Step 1: Install NVIDIA Drivers

Ubuntu/Debian:

# Add NVIDIA driver PPA
sudo add-apt-repository ppa:graphics-drivers/ppa
sudo apt update

# Install recommended driver
sudo ubuntu-drivers autoinstall

# Or install specific version
sudo apt install nvidia-driver-535

# Reboot required
sudo reboot

RHEL/CentOS/Fedora:

# Enable NVIDIA repository
sudo dnf config-manager --add-repo https://developer.download.nvidia.com/compute/cuda/repos/rhel8/x86_64/cuda-rhel8.repo

# Install driver
sudo dnf install nvidia-driver nvidia-driver-cuda

# Reboot required
sudo reboot

Verify driver installation:

nvidia-smi

Expected output:

+-----------------------------------------------------------------------------+
| NVIDIA-SMI 535.129.03 Driver Version: 535.129.03 CUDA Version: 12.2 |
|-------------------------------+----------------------+----------------------+
| GPU Name Persistence-M| Bus-Id Disp.A | Volatile Uncorr.
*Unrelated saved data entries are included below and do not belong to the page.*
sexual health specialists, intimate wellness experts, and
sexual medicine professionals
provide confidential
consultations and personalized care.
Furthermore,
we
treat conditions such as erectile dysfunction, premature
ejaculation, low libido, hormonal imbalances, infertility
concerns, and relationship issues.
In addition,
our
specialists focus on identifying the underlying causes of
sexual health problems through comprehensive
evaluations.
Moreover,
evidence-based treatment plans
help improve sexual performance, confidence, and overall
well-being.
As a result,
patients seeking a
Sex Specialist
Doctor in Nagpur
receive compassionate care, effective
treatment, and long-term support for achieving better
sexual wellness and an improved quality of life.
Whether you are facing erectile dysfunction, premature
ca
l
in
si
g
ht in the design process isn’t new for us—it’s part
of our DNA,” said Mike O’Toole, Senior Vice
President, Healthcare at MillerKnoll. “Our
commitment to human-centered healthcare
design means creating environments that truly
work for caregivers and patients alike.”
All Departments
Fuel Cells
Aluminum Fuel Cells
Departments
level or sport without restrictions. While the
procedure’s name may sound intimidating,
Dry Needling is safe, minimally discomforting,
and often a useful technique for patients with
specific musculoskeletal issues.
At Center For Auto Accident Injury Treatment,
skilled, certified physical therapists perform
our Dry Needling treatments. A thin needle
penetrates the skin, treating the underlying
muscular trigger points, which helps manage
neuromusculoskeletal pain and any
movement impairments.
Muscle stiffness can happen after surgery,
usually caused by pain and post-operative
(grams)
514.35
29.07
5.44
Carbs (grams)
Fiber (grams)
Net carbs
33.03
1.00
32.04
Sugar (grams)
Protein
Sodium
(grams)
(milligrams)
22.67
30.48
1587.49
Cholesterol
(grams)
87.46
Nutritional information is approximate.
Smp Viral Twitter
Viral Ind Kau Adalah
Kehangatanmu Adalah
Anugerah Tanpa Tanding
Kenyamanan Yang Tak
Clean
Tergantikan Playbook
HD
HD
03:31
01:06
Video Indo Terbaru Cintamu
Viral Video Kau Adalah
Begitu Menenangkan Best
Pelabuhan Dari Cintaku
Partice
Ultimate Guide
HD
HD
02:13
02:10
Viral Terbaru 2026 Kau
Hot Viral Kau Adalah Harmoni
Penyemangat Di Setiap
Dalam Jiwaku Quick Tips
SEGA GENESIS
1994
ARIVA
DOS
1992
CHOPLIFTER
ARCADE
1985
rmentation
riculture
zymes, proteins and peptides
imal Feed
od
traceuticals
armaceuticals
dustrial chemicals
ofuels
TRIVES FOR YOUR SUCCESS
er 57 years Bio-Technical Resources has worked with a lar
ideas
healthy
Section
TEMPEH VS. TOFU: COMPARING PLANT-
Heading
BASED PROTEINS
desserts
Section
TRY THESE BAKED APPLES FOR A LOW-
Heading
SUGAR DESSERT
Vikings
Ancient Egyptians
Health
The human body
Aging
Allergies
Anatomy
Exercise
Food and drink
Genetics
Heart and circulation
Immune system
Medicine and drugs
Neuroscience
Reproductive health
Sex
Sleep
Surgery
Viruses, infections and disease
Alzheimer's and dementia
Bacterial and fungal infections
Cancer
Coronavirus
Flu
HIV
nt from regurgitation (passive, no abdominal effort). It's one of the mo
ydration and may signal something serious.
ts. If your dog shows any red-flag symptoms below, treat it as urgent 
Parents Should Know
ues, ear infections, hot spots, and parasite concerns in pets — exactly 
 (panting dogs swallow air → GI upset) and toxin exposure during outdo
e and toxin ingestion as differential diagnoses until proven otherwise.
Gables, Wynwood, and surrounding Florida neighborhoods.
ECC |
| Fan Temp Perf Pwr:Usage/Cap| Memory-Usage | GPU-Util Compute M. |
|===============================+======================+======================|
| 0 NVIDIA RTX 3080 Off | 00000000:01:00.0 On | N/A |
| 30% 45C P8 25W / 320W | 512MiB / 12288MiB | 0% Default |
+-------------------------------+----------------------+----------------------+

Step 2: Install NVIDIA Container Toolkit

Ubuntu/Debian:

# Add NVIDIA Docker repository
distribution=$(. /etc/os-release;echo $ID$VERSION_ID)
curl -fsSL https://nvidia.github.io/libnvidia-container/gpgkey | sudo gpg --dearmor -o /usr/share/keyrings/nvidia-container-toolkit-keyring.gpg

curl -s -L https://nvidia.github.io/libnvidia-container/$distribution/libnvidia-container.list | \
sed 's#deb https://#deb [signed-by=/usr/share/keyrings/nvidia-container-toolkit-keyring.gpg] https://#g' | \
sudo tee /etc/apt/sources.list.d/nvidia-container-toolkit.list

# Install toolkit
sudo apt update
sudo apt install -y nvidia-container-toolkit

# Configure Docker
sudo nvidia-ctk runtime configure --runtime=docker
sudo systemctl restart docker

RHEL/CentOS/Fedora:

# Add NVIDIA Container Toolkit repository
sudo dnf config-manager --add-repo https://nvidia.github.io/libnvidia-container/stable/rpm/nvidia-container-toolkit.repo

# Install toolkit
sudo dnf install -y nvidia-container-toolkit

# Configure Docker
sudo nvidia-ctk runtime configure --runtime=docker
sudo systemctl restart docker

Step 3: Verify Docker GPU Access

# Test GPU access in Docker container
docker run --rm --gpus all nvidia/cuda:12.2.0-base-ubuntu22.04 nvidia-smi

If successful, you should see the same nvidia-smi output as before.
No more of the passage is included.